第24回情報科学技術フォーラム(FIT2025)にて学生が発表しました

2025年9月3日~9月5日に北海道科学大学にて開催された「第24回情報科学技術フォーラム(FIT2025)」に本研究室より、上前 諒輔さん(修士2年)、早貸 虎之介さん(修士2年)、前嶋 瞭佑さん(修士1年)が参加し、研究発表を行いました。

[第24回情報科学技術フォーラム(FIT2025)]


◆ 上前 諒輔, 横山 想一郎, 山下 倫央, 川村 秀憲, 永田 功:大規模言語モデルを活用したマニュアルの見出し作成支援手法の提案

マニュアル利用者が迅速に目的の情報に到達するには,利用者視点で体系化された目次が必要である.その設計にはドメイン特有の専門知識と多大な工数を要し,既存マニュアルの修正でも短時間での再編成は困難である.本研究では大規模言語モデル(LLM)とプロンプトエンジニアリングを用い,未体系化マニュアル原稿から高い情報探索効率を有する目次の生成手法を提案する.提案手法はマニュアル作成の専門家が採用する情報分類基準をプロンプトに反映し,LLMの文脈理解能力を活用して利用者中心の構造を構築する.製品マニュアルを対象とした評価の結果,生成された目次は専門家作成の目次と同等の構造的妥当性と情報到達の容易性を示す.

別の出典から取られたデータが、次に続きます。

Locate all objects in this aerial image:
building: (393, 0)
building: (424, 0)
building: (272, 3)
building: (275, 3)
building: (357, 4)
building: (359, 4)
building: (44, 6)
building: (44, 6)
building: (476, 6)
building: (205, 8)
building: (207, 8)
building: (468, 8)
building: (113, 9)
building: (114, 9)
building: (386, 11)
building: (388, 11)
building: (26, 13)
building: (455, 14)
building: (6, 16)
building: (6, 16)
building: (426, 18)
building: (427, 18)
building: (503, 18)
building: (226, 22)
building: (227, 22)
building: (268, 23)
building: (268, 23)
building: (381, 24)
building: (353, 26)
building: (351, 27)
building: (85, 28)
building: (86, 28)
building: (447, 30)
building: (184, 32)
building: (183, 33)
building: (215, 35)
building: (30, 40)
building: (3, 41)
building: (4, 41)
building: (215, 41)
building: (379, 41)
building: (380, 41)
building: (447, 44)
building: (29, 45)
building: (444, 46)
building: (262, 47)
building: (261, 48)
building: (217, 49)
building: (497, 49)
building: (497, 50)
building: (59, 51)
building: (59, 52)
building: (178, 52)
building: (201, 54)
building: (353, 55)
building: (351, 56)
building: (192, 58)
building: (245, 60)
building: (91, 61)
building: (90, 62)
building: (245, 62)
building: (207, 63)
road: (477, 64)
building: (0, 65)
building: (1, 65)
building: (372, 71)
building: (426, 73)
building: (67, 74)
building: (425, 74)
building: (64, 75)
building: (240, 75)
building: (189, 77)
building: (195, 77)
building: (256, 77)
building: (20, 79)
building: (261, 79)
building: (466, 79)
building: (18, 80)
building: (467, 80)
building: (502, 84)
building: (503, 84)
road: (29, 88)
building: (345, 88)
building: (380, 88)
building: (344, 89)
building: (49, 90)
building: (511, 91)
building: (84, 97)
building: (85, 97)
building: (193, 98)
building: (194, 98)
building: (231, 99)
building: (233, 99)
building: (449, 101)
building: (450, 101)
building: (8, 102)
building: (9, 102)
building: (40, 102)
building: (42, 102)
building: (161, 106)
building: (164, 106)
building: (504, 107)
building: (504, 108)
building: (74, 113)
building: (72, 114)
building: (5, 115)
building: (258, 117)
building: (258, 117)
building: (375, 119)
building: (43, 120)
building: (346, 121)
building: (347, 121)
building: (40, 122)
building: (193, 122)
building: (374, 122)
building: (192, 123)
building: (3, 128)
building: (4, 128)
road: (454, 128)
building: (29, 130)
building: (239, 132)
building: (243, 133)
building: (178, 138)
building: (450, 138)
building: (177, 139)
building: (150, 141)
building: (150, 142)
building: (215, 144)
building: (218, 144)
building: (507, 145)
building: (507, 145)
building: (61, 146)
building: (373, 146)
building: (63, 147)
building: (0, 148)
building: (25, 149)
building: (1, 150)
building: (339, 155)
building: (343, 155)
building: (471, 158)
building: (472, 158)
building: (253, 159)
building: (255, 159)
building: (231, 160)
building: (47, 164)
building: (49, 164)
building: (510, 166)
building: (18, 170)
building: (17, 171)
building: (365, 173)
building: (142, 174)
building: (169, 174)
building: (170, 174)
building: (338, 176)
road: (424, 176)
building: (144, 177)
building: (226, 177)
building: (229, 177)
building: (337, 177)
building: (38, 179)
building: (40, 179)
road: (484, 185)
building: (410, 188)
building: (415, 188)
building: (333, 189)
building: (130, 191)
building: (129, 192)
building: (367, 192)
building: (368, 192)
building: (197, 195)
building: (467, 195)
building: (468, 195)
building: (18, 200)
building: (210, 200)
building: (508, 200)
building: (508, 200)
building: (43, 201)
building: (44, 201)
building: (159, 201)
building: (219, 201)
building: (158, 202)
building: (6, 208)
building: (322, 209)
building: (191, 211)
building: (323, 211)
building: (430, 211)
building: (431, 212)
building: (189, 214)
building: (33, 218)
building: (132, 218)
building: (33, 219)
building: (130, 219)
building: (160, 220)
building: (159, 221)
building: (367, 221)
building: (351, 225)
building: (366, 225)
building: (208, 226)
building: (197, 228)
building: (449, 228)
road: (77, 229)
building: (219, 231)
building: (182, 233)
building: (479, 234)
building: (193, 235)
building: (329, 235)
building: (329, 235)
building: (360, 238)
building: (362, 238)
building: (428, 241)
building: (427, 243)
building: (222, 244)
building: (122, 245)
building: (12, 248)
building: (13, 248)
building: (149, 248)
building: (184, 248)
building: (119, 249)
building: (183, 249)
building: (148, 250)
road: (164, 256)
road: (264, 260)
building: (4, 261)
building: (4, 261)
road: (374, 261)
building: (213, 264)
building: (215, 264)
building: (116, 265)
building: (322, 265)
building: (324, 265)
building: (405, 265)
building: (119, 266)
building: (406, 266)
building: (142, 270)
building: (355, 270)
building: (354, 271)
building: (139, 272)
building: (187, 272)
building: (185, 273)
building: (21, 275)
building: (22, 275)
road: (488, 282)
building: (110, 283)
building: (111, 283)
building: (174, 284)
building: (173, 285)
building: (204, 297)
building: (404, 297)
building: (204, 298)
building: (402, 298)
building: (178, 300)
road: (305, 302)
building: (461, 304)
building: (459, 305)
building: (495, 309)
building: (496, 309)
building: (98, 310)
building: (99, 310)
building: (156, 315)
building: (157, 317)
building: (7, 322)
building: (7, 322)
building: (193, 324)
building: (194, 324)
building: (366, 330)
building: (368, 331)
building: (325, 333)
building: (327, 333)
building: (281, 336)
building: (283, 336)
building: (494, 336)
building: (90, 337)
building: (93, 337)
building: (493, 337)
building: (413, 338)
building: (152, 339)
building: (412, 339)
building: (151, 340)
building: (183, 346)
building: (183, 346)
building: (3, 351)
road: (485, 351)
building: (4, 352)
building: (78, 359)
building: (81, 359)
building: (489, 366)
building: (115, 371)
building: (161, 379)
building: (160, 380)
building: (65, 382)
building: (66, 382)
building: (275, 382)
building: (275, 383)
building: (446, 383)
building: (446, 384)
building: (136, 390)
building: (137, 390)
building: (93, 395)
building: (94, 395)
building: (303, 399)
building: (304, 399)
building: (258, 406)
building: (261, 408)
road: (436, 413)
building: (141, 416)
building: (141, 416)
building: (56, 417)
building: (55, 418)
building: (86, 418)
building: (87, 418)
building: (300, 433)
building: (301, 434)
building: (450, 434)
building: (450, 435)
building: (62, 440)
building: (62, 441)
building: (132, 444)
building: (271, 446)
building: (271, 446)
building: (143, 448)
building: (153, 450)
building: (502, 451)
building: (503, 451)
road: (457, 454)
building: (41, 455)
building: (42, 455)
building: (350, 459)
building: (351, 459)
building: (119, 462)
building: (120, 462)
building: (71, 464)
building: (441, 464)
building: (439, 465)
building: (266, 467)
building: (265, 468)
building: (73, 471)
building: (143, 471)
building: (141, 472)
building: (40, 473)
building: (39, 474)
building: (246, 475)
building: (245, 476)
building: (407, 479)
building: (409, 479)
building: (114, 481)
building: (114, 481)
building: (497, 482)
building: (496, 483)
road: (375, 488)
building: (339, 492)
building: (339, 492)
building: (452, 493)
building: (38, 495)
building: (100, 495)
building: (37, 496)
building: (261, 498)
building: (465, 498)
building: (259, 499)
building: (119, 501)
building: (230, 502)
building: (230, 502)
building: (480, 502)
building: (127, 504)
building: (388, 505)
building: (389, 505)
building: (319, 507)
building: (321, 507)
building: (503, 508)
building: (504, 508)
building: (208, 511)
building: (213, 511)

◆ 早貸虎之介,横山想一郎,山下倫央,川村秀憲:大規模言語モデルを用いた競輪記事生成におけるレース紹介記事の特徴選択手法の提案

大規模言語モデルを用いて、競輪のレース・選手紹介記事を自動生成するシステムを構築する


◆ 前嶋瞭佑,横山想一郎, 山下倫央, 川村秀憲:LLM ベースのマルチエージェント句会
シミュレーションによる俳句評価基準の変遷

近年、LLMの発展により俳句の自動生成・評価研究が活発化し、形式的制約を満たす俳句生成や専門家の評価基準の自動化が実現されつつある。句会は参加者の相互作用を通じて集団的な美的価値観が形成される重要な場であるが、既存研究では句会プロセスの再現に主眼が置かれ、集団構成の違いが価値観形成に与える影響、特に初期参加者構成比が長期的な属性分布の収束パターンに与える影響については十分に検討されていない。
本研究では、LLMベースのマルチエージェントシステムを用いて句会における相互作用を再現し、初期エージェント構成比が最終的な属性分布に与える影響と収束メカニズムを定量的に解明することを目的とする。具体的には、俳句の時代性(古風/現代風)に着目し、複数ラウンドの句会モデルを実行し、異なる初期構成比におけるエージェントの投句・選句した俳句の属性収束の変遷を観察・分析した。
本研究の貢献は、異なる初期構成比における収束パターンの体系的分析による句会モデルの相互作用の定量化、初期構成比と投句および選句された俳句の属性収束傾向の関係性の実証的解明、マルチエージェント創作システムにおける多様性維持のためのプロンプト設計手法の提示である。これらは芸術的創作における集団ダイナミクスの理解とAI創作システムにおける多様性保持の設計指針に寄与する。